An inductive approach to ethnographies, however, formulates theories from the ‘bottom-up’ rather than from the ‘top-down’. This means that the researcher starts by observing the community and for repeated patterns of behaviour. If certain themes continue to crop up, the researcher can develop a tentative hypothesis that can be verified and turned into a theory once more corroborating data is gathered from other communities within the same society. Using the same example, an anthropologist living with an Iroquois community notices that the Iroquois place a high value on corn, but corn is always referred to as one of “three sisters” who are always planted together: corn, beans, and squash. This data might provoke them into creating a hypothesis that states that corn is important, but is intrinsically linked to two other crops: beans and squash. One cannot think of one without thinking of the other two.
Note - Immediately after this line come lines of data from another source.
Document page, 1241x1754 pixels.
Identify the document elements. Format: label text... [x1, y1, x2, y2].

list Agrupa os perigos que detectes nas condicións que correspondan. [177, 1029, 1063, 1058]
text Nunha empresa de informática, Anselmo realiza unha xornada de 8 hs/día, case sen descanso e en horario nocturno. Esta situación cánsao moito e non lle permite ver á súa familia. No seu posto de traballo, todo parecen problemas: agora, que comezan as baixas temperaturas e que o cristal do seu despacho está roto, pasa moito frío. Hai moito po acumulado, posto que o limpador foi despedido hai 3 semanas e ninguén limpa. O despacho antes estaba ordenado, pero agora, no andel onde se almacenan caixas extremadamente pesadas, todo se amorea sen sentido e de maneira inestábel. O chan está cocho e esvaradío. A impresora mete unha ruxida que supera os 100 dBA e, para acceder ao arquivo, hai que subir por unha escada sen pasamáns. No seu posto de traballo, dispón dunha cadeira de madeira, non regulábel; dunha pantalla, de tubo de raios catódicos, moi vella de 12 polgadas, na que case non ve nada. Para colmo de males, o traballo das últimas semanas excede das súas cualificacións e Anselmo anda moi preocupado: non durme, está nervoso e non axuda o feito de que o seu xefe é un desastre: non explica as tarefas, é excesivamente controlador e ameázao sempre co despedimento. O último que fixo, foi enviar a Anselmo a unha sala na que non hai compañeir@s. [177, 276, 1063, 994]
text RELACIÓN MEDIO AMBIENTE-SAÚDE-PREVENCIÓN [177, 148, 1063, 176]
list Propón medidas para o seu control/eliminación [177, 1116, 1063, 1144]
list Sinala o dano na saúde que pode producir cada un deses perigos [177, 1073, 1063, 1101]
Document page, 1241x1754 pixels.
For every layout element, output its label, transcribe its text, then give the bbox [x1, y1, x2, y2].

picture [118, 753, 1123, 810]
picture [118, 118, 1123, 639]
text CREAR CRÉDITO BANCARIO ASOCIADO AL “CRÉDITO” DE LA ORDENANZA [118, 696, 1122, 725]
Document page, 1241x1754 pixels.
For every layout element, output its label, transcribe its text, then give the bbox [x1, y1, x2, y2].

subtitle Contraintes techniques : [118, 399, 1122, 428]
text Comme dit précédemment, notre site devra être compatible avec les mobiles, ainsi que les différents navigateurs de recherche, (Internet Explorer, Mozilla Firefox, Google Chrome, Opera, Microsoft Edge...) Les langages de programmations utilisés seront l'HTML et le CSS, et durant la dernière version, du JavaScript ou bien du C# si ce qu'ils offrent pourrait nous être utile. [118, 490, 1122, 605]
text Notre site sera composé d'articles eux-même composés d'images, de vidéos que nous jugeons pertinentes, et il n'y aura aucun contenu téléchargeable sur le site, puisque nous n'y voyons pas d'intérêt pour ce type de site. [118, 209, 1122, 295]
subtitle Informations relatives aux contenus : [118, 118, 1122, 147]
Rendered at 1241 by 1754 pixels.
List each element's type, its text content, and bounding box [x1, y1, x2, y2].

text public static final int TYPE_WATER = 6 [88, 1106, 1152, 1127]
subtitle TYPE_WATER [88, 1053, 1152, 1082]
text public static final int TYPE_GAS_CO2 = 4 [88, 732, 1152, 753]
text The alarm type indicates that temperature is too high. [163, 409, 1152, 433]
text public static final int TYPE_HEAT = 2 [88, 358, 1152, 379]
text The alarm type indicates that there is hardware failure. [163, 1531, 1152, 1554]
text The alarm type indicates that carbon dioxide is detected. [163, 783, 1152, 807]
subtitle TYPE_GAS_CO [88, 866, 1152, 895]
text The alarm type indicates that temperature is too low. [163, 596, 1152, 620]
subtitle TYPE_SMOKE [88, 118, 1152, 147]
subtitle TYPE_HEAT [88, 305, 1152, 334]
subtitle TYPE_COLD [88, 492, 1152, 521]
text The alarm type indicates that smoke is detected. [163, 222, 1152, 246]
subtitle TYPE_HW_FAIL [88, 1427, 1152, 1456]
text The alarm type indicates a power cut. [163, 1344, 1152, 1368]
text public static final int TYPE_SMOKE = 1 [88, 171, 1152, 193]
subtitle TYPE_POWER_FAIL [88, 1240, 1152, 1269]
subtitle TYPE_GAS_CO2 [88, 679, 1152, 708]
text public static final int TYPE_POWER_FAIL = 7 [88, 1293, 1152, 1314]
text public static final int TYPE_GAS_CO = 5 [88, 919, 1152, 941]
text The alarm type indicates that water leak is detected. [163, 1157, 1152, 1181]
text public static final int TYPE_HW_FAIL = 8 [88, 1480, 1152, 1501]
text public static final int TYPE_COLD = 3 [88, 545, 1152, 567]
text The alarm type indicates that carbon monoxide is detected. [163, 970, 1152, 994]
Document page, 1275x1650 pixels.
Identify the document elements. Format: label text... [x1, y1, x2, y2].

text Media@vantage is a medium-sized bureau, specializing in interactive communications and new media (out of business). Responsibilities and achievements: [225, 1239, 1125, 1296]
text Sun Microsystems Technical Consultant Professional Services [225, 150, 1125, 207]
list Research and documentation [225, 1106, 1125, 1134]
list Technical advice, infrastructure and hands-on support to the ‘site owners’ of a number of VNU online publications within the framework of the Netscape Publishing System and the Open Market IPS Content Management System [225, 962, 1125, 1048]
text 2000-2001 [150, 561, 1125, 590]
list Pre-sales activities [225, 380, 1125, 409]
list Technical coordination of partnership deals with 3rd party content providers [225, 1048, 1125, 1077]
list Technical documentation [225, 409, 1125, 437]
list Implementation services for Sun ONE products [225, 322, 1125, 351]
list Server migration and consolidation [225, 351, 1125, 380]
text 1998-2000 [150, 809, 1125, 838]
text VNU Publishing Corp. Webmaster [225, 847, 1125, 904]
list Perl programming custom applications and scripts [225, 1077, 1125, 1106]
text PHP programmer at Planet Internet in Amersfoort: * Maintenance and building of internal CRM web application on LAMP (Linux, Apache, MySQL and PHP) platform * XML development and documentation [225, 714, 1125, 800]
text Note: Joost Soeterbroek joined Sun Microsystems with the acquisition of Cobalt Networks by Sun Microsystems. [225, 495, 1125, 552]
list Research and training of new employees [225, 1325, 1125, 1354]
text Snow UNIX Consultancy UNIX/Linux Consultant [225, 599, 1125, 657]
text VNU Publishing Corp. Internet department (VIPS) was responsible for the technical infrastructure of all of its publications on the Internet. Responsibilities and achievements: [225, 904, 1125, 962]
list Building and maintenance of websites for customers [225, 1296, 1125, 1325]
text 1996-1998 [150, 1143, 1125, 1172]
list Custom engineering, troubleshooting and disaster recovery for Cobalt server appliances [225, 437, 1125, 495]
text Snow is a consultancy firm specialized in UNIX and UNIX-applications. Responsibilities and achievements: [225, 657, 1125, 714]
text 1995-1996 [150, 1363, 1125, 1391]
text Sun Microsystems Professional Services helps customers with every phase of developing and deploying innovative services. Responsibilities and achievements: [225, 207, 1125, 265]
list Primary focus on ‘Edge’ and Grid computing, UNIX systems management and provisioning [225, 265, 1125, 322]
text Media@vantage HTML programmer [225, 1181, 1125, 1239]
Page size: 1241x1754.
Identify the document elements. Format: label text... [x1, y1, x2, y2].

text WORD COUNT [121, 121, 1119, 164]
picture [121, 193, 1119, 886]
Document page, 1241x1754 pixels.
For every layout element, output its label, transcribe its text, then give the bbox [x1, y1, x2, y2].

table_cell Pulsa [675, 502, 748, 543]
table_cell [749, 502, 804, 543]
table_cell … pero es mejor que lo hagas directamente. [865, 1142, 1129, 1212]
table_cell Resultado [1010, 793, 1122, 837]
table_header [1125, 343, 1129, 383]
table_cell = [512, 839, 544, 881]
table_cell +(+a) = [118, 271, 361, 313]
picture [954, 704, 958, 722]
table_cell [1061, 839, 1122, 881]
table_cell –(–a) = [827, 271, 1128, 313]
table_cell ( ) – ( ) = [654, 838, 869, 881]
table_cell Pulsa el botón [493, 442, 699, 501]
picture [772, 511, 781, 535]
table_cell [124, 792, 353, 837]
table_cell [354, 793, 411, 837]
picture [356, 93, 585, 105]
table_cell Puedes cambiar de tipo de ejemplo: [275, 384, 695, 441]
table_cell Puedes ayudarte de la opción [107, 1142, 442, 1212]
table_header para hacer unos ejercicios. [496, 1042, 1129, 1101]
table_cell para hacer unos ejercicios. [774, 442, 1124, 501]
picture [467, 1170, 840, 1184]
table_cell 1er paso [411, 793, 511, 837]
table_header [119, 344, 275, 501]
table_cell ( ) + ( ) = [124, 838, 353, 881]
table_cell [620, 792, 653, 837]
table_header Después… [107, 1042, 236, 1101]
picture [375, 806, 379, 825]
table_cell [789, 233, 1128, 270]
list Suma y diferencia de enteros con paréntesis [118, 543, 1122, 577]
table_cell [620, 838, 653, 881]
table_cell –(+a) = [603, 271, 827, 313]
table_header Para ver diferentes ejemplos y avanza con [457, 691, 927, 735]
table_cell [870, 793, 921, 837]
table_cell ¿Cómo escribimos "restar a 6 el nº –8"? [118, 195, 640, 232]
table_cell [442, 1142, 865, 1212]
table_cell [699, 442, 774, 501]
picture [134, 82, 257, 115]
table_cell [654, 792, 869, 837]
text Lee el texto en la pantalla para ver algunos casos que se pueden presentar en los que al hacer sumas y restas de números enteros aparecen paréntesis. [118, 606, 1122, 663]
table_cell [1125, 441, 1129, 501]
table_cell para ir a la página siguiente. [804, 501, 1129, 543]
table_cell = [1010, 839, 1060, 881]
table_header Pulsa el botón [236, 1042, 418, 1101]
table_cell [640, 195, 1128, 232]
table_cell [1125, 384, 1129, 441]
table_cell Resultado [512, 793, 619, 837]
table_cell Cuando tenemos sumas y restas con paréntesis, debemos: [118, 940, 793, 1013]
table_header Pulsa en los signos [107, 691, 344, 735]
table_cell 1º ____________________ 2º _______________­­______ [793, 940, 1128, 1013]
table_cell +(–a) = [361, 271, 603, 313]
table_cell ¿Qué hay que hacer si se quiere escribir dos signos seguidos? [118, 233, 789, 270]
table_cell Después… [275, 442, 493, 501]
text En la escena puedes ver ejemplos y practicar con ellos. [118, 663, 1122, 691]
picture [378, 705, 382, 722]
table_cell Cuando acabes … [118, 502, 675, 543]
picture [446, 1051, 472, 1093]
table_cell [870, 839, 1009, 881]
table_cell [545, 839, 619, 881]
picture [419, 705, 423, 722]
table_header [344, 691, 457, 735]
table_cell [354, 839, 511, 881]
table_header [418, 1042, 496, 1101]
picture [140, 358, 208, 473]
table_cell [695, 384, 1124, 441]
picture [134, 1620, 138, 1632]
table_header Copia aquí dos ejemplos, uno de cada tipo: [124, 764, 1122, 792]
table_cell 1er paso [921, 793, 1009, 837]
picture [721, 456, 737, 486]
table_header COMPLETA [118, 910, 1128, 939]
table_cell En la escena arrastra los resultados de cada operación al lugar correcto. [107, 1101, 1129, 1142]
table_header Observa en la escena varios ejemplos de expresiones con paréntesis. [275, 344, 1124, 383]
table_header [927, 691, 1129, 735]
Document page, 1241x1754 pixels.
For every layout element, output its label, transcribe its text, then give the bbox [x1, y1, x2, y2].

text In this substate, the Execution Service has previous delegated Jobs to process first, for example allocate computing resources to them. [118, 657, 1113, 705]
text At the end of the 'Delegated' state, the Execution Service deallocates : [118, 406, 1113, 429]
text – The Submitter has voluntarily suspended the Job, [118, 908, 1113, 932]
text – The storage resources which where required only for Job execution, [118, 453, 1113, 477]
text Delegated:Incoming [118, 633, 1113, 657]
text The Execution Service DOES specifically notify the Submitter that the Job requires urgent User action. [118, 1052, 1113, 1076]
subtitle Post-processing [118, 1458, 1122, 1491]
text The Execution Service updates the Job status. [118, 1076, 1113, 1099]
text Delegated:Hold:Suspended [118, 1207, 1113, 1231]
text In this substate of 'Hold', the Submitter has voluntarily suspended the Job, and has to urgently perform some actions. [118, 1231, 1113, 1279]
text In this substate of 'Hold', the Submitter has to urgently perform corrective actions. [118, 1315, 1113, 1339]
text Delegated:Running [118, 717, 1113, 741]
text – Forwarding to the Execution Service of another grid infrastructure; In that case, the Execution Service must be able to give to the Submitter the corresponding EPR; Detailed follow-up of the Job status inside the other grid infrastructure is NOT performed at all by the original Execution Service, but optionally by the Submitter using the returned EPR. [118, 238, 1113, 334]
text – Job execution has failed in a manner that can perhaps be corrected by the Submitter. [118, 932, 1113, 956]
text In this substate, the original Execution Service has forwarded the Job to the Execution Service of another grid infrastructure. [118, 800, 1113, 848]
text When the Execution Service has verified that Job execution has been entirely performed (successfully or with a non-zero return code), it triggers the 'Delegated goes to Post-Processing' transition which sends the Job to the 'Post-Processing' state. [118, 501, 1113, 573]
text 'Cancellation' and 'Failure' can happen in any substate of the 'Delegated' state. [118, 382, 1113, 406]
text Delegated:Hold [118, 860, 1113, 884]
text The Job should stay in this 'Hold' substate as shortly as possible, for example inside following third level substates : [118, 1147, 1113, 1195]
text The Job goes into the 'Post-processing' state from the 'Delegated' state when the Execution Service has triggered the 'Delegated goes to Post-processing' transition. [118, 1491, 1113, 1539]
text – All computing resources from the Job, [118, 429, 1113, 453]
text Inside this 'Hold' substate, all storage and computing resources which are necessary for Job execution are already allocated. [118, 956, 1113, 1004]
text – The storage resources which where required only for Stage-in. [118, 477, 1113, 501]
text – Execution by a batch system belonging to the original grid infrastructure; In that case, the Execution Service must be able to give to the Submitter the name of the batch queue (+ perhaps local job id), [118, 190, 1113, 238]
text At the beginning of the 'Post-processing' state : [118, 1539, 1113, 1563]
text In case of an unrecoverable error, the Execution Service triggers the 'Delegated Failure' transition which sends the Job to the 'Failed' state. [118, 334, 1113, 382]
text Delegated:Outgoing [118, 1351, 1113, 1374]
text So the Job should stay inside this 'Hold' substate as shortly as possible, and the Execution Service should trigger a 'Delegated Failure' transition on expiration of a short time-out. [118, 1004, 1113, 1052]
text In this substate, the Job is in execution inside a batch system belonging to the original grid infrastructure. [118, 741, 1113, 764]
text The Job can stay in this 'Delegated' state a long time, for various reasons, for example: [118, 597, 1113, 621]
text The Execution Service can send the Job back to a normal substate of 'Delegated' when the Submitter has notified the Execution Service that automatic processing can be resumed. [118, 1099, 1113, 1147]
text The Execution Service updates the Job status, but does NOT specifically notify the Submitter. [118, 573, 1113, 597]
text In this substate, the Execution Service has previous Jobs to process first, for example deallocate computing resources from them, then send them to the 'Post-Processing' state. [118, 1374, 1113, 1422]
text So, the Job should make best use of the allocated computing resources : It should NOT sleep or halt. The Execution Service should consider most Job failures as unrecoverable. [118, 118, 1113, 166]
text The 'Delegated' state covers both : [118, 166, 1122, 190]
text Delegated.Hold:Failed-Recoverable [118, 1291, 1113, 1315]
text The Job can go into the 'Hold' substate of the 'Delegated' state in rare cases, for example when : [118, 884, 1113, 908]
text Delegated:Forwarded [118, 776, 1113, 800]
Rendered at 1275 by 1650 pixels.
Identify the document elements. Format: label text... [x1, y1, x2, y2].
The inductive approach is therefore more flexible when it comes to addressing human societies, as it helps the researcher let go of their own preconceived (and often culturally biased) ideas of what the society they are studying is like. While the inductive approach is still used in cultural anthropology today, current theory has focused the ethnography from Boas’ time from ‘start fieldwork and wait for answers’ to ‘start field with a few general questions to answer’ so that there is enough of a framework to focus the research, but the questions remain general enough (ie. how do Native Americans think about crop foods?) to allow for the flexibility that studying human culture needs.